U.S. DEPARTMENT OF THE INTERIOR
BUREAU OF LAND MANAGEMENT NEWS RELEASE
Nevada State Office
|Release Date: 07/20/10|
|News Release No. 2010-029|
BLM Schedules Observation Days to View Tuscarora Wild Horse Gather
Reno, Nev.— The Bureau of Land Management (BLM) Elko District has tentatively scheduled two observation days—Friday, July 23 and Saturday, July 24—to provide the media and public opportunities to view ongoing BLM gather activities to remove excess wild horses in the Tuscarora gather area in Elko County, about 90 miles northwest of Elko, Nev.
The dates are subject to change depending upon weather and gather operations. These will be the only two observation days offered for this gather based on gather site location accessibility and private and public landownership.
The BLM will rendezvous with interested members of the public in Midas, Nev. at 7:00 a.m. and caravan to the gather site, which will be a two-hour drive from Midas. Four-wheel drive, high-clearance vehicles, appropriate shoes and clothing are recommended. The observation days will last approximately four to five hours, leaving the gather site between 1-2 p.m.
Members of the media/public may call Debbie Collins at (866) 468-7826 to sign up. In an effort to provide a safe environment for the animals, BLM staff, contractors and members of the public/media, requests will be accepted on a first come, first served basis and be limited to 10 people per observation day.

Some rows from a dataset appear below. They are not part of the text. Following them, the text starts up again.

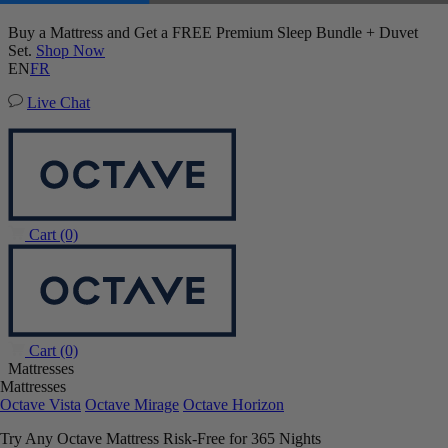
20% OFF Adjustable Beds with Mattress Purchase.
01
14
36
30
Terms Apply
EN
FR
Live Chat
Cart
(0)
Cart
(0)
Mattresses
Mattresses
Octave Vista
Octave Mirage
Octave Horizon
Try Any Octave Mattress Risk-Free for 365 Nights
Learn More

Also, daily gather operations could be suspended if bad weather conditions create unsafe flying conditions.
The BLM is planning to remove about 1,137-1,197 wild horses located on the Owyhee, Rock Creek and Little Humboldt Herd Management Areas (HMAs), and including about 425 wild horses located outside the Rock Creek HMA.
The BLM estimates there are about 1,550 wild horses in the gather area and any horses gathered above targeted removal numbers will be released back to the HMAs so that the remaining population is within the appropriate management level range of 337-561. The mares released back to the range would be vaccinated with PZP-22 (Porcine Zona Pellucida) fertility control vaccine.
The gather, removal and fertility control are intended to slow population growth, maintain population size within the appropriate management levels and extend the time before another gather to remove excess wild horses would be needed. Additionally, adjustment of sex ratios of the gathered animals to be returned to the HMAs may be made to 60 percent male/40 percent female ratios.
Gather operations began on July 10 and are expected to continue through late July. To date, 636 excess wild horses have been gathered and 615 transported to the Palomino Valley Center outside Reno, Nev. and Central Utah Correctional Facility in Gunnison, Utah. The public may visit the Palomino Valley Center during its regularly scheduled visiting hours Monday through Friday, 8 a.m. to 4:30 p.m. and Saturday 8 a.m. to noon. At the Gunnison Prison Wild Horse Training Facility, the horses will be paired with inmates who will saddle train them and prepare them for adoption.
For more information, photos and updates on the status of the gather please visit the BLM Nevada website at www.blm.gov/nv/.
The BLM manages more than 245 million acres of public land, the most of any Federal agency. This land, known as the National System of Public Lands, is primarily located in 12 Western states, including Alaska. The BLM also administers 700 million acres of sub-surface mineral estate throughout the nation. In Fiscal Year (FY) 2011, recreational and other activities on BLM-managed land contributed more than $130 billion to the U.S. economy and supported more than 600,000 American jobs. The Bureau is also one of a handful of agencies that collects more revenue than it spends. In FY 2012, nearly $5.7 billion will be generated on lands managed by the BLM, which operates on a $1.1 billion budget. The BLM's multiple-use mission is to sustain the health and productivity of the public lands for the use and enjoyment of present and future generations. The Bureau accomplishes this by managing such activities as outdoor recreation, livestock grazing, mineral development, and energy production, and by conserving natural, historical, cultural, and other resources on public lands.